■ **DESCRIPTION OF THE TASK**
Please give again, exactly and in full, each line from the one holding "January 1, 2014. Accessed December 26, 2014." to the end of the listing.

■ **INFORMATION**

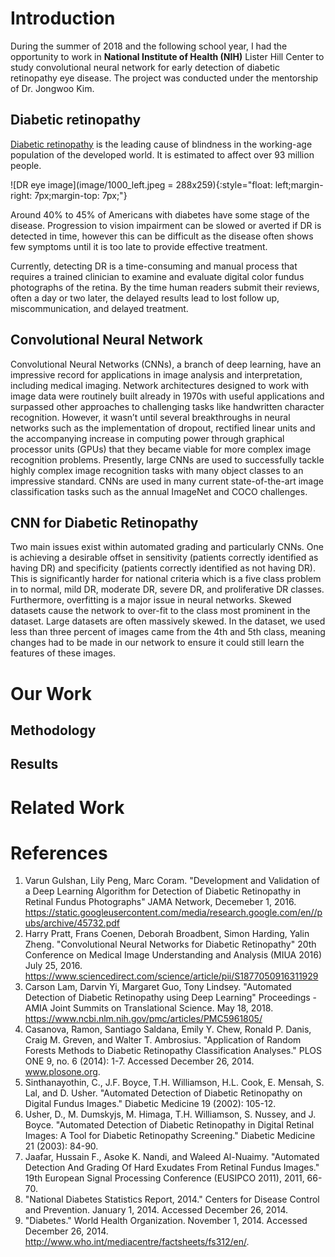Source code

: # Introduction 

During the summer of 2018 and the following school year, I had the opportunity to work in **National Institute of Health (NIH)** Lister Hill Center to study convolutional neural network for early detection of diabetic retinopathy eye disease.  The project was conducted under the mentorship of Dr. Jongwoo Kim.

## Diabetic retinopathy

[Diabetic retinopathy](http://en.wikipedia.org/wiki/Diabetic_retinopathy) is the leading cause of blindness in the working-age population of the developed world. It is estimated to affect over 93 million people.

![DR eye image](image/1000_left.jpeg = 288x259){:style="float: left;margin-right: 7px;margin-top: 7px;"}

Around 40% to 45% of Americans with diabetes have some stage of the disease. Progression to vision impairment can be slowed or averted if DR is detected in time, however this can be difficult as the disease often shows few symptoms until it is too late to provide effective treatment.

Currently, detecting DR is a time-consuming and manual process that requires a trained clinician to examine and evaluate digital color fundus photographs of the retina. By the time human readers submit their reviews, often a day or two later, the delayed results lead to lost follow up, miscommunication, and delayed treatment.

## Convolutional Neural Network

Convolutional Neural Networks (CNNs), a branch of deep learning, have an impressive record for applications in image analysis and interpretation, including medical imaging. Network architectures designed to work with image data were routinely built already in 1970s with useful applications and surpassed other approaches to challenging tasks like handwritten character recognition. However, it wasn’t until several breakthroughs in neural networks such as the implementation of dropout, rectified linear units and the accompanying increase in computing power through graphical processor units (GPUs) that they became viable for more complex image recognition problems. Presently, large CNNs are used to successfully tackle highly complex image recognition tasks with many object classes to an impressive standard. CNNs are used in many current state-of-the-art image classification tasks such as the annual ImageNet and COCO challenges.

## CNN for Diabetic Retinopathy
Two main issues exist within automated grading and particularly CNNs. One is achieving a desirable offset in sensitivity (patients correctly identified as having DR) and specificity (patients correctly identified as not having DR). This is significantly harder for national criteria which is a five class problem in to normal, mild DR, moderate DR, severe DR, and proliferative DR classes. Furthermore, overfitting is a major issue in neural networks. Skewed datasets cause the network to over-fit to the class most prominent in the dataset. Large datasets are often massively skewed. In the dataset, we used less than three percent of images came from the 4th and 5th class, meaning changes had to be made in our network to ensure it could still learn the features of these images.

# Our Work
## Methodology
## Results

# Related Work
# References

1. Varun Gulshan, Lily Peng, Marc Coram. "Development and Validation of a Deep Learning Algorithm for Detection of Diabetic Retinopathy in Retinal Fundus Photographs" JAMA Network, Decemeber 1, 2016. https://static.googleusercontent.com/media/research.google.com/en//pubs/archive/45732.pdf
2. Harry Pratt, Frans Coenen, Deborah Broadbent, Simon Harding, Yalin Zheng. "Convolutional Neural Networks for Diabetic Retinopathy" 20th Conference on Medical Image Understanding and Analysis (MIUA 2016) July 25, 2016. https://www.sciencedirect.com/science/article/pii/S1877050916311929
3. Carson Lam, Darvin Yi, Margaret Guo, Tony Lindsey.  "Automated Detection of Diabetic Retinopathy using Deep Learning" Proceedings - AMIA Joint Summits on Translational Science.  May 18, 2018. https://www.ncbi.nlm.nih.gov/pmc/articles/PMC5961805/
4. Casanova, Ramon, Santiago Saldana, Emily Y. Chew, Ronald P. Danis, Craig M. Greven, and Walter T. Ambrosius. "Application of Random Forests Methods to Diabetic Retinopathy Classification Analyses." PLOS ONE 9, no. 6 (2014): 1-7. Accessed December 26, 2014. www.plosone.org.
5. Sinthanayothin, C., J.F. Boyce, T.H. Williamson, H.L. Cook, E. Mensah, S. Lal, and D. Usher. "Automated Detection of Diabetic Retinopathy on Digital Fundus Images." Diabetic Medicine 19 (2002): 105-12.
6. Usher, D., M. Dumskyjs, M. Himaga, T.H. Williamson, S. Nussey, and J. Boyce. "Automated Detection of Diabetic Retinopathy in Digital Retinal Images: A Tool for Diabetic Retinopathy Screening." Diabetic Medicine 21 (2003): 84-90.
7. Jaafar, Hussain F., Asoke K. Nandi, and Waleed Al-Nuaimy. "Automated Detection And Grading Of Hard Exudates From Retinal Fundus Images." 19th European Signal Processing Conference (EUSIPCO 2011), 2011, 66-70.
8. "National Diabetes Statistics Report, 2014." Centers for Disease Control and Prevention. January 1, 2014. Accessed December 26, 2014.
9. "Diabetes." World Health Organization. November 1, 2014. Accessed December 26, 2014. http://www.who.int/mediacentre/factsheets/fs312/en/.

■ **ANSWER SECTION**
8. "National Diabetes Statistics Report, 2014." Centers for Disease Control and Prevention. January 1, 2014. Accessed December 26, 2014.
9. "Diabetes." World Health Organization. November 1, 2014. Accessed December 26, 2014. http://www.who.int/mediacentre/factsheets/fs312/en/.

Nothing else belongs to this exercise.